__Datos analizados__:
****************************************

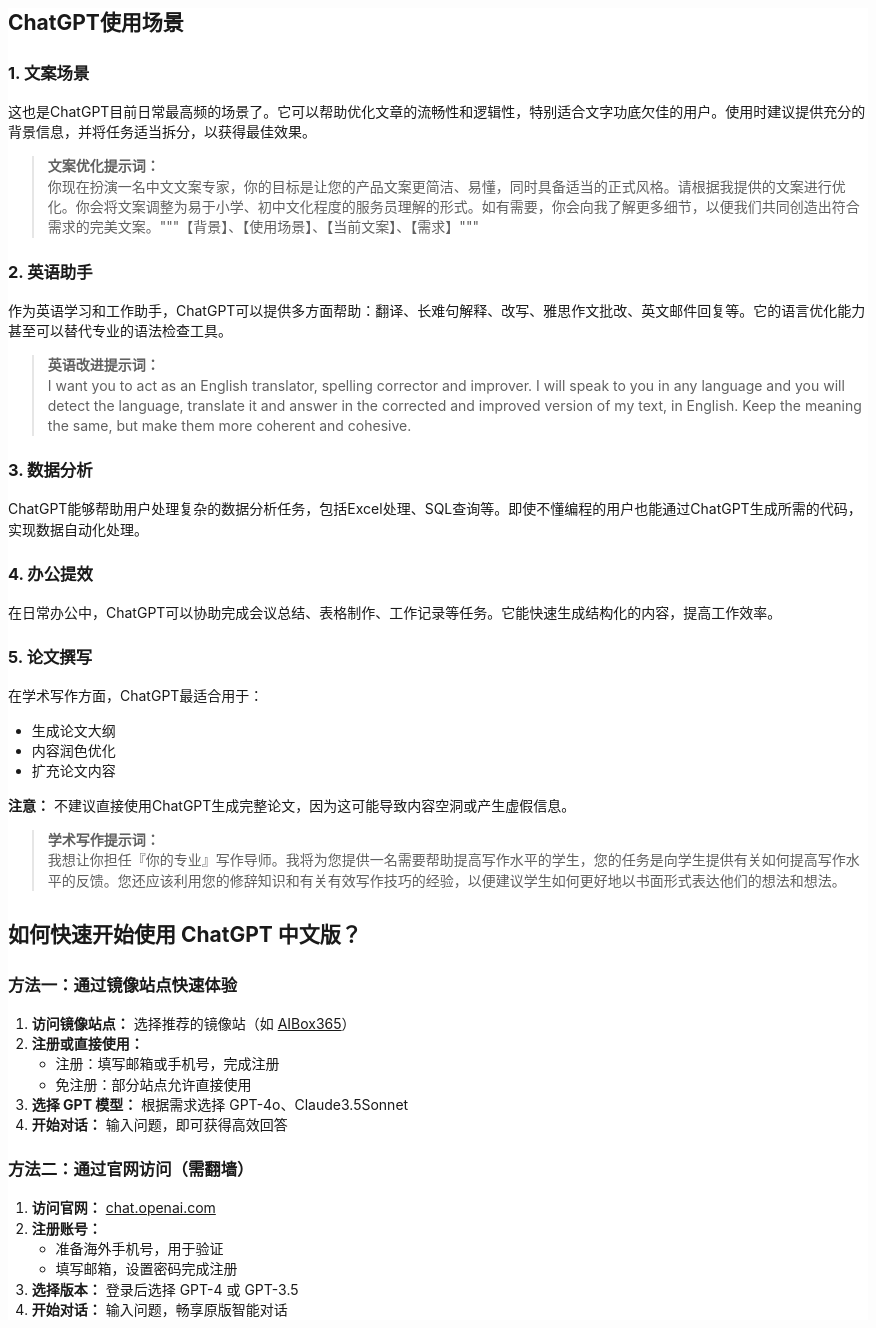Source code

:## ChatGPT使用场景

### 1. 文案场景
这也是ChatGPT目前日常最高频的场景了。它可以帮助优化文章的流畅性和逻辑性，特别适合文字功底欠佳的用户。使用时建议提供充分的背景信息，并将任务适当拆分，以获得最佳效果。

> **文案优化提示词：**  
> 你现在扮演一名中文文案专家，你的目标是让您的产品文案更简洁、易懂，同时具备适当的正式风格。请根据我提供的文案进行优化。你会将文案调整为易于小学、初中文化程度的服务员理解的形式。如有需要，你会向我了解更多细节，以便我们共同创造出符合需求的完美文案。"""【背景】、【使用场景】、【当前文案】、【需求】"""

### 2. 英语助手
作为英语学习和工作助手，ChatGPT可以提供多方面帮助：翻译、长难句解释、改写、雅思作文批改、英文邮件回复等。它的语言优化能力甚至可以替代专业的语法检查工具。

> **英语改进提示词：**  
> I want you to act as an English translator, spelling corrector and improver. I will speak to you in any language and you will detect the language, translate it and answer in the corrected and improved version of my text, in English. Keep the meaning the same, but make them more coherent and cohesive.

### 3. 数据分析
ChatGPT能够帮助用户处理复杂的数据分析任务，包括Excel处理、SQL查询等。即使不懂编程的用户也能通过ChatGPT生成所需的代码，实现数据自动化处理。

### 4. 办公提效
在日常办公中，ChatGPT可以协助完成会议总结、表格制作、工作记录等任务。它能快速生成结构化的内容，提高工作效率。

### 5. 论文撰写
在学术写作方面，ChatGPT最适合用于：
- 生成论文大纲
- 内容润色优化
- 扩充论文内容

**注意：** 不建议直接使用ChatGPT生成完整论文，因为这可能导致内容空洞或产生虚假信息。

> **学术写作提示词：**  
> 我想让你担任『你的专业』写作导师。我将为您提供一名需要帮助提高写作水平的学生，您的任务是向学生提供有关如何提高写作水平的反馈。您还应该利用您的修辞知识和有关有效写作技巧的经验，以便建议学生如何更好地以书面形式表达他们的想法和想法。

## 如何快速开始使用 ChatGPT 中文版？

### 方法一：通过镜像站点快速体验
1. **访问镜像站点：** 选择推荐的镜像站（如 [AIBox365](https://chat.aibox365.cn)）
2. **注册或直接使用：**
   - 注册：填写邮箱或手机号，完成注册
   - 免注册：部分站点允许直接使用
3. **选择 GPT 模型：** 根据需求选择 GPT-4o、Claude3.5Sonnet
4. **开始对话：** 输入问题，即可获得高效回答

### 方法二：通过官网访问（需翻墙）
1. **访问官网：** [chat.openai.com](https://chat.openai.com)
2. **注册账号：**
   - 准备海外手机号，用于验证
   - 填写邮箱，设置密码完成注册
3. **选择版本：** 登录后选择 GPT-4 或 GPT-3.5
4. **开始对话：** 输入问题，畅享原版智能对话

****************************************

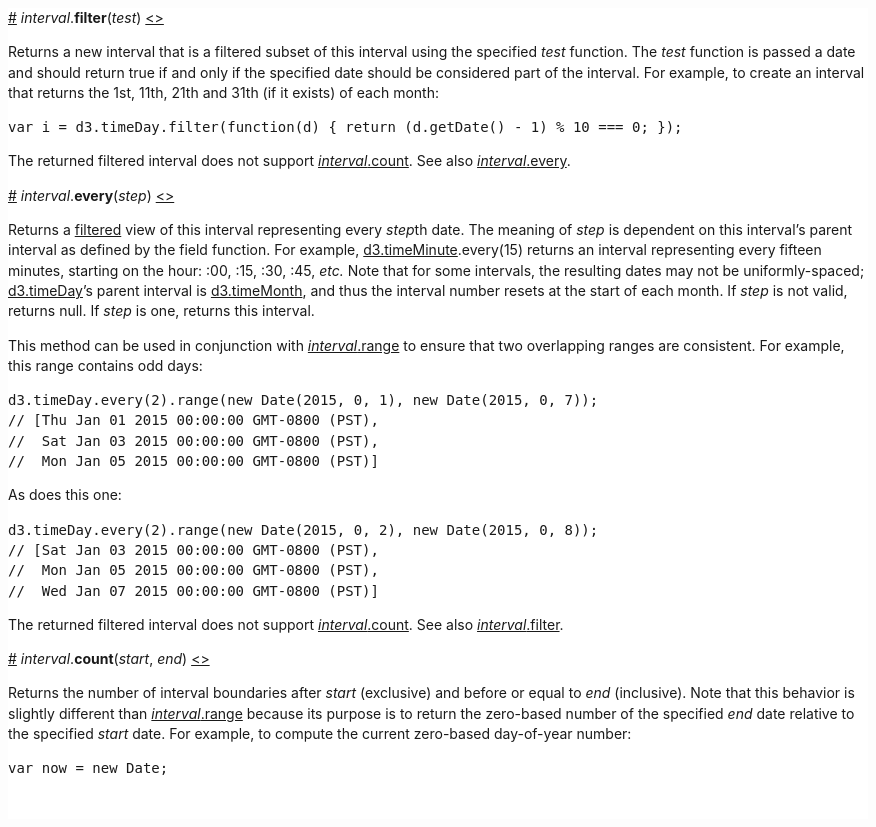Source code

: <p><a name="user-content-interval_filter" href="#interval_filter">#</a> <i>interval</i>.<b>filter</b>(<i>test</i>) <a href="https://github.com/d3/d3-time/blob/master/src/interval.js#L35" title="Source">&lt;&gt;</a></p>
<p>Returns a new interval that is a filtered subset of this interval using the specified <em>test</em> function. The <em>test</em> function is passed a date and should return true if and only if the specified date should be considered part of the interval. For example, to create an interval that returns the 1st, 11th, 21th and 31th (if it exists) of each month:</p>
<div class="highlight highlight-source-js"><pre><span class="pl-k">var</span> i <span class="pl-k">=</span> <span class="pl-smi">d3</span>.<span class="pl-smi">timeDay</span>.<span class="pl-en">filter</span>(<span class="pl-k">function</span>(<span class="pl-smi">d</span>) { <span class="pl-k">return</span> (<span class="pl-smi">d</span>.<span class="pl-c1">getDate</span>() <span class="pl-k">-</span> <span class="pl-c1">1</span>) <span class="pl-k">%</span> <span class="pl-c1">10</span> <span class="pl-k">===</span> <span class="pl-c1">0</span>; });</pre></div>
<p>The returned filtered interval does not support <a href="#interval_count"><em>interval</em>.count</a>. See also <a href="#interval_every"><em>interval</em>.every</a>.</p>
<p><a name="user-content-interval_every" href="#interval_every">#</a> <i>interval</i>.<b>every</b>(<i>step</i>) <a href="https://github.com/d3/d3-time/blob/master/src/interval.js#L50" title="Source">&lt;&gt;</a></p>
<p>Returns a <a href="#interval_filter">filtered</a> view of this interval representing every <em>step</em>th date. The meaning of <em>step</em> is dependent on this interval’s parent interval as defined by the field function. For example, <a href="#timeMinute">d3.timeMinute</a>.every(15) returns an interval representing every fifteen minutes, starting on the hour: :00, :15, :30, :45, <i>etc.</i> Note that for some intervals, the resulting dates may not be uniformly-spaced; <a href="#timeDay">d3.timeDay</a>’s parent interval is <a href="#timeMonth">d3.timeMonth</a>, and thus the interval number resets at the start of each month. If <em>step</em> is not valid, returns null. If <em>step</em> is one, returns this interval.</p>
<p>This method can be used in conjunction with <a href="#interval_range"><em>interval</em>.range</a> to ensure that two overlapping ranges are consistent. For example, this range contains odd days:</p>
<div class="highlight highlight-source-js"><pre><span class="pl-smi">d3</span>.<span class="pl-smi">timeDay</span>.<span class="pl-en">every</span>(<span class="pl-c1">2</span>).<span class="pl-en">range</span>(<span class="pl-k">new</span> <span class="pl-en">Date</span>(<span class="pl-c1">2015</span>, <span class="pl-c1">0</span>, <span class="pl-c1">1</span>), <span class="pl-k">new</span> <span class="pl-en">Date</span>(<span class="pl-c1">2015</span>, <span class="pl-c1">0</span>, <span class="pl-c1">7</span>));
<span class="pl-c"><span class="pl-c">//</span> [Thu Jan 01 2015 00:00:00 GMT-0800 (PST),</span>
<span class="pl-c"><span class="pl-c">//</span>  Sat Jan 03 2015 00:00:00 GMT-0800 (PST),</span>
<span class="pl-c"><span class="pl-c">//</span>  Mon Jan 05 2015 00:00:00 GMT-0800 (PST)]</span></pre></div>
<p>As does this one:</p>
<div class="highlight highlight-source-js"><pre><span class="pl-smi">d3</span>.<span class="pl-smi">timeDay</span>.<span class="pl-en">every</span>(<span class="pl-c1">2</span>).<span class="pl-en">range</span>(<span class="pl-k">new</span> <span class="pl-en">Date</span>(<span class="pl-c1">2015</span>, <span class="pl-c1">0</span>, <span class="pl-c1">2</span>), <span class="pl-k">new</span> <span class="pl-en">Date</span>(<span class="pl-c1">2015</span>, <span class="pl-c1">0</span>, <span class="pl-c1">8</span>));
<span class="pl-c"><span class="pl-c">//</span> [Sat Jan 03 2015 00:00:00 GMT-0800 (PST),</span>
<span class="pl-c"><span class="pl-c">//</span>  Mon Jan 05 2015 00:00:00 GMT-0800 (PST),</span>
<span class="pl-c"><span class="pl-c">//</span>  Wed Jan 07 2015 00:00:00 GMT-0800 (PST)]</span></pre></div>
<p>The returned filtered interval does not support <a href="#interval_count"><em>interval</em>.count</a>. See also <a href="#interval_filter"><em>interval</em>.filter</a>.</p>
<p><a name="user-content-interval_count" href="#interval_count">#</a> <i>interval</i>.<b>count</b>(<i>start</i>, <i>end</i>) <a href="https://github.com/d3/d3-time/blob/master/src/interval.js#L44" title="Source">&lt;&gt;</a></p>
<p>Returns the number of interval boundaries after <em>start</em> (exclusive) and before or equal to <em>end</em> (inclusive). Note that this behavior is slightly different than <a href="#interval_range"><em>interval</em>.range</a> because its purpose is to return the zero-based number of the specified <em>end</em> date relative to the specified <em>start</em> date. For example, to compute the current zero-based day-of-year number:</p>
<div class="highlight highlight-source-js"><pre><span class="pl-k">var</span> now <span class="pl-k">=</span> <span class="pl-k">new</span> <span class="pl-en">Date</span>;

****************************************

__Tarea__:
Indica cuántas líneas de las entradas de arriba contienen la palabra "support". Responde solo con el número.

__Respuesta__:
2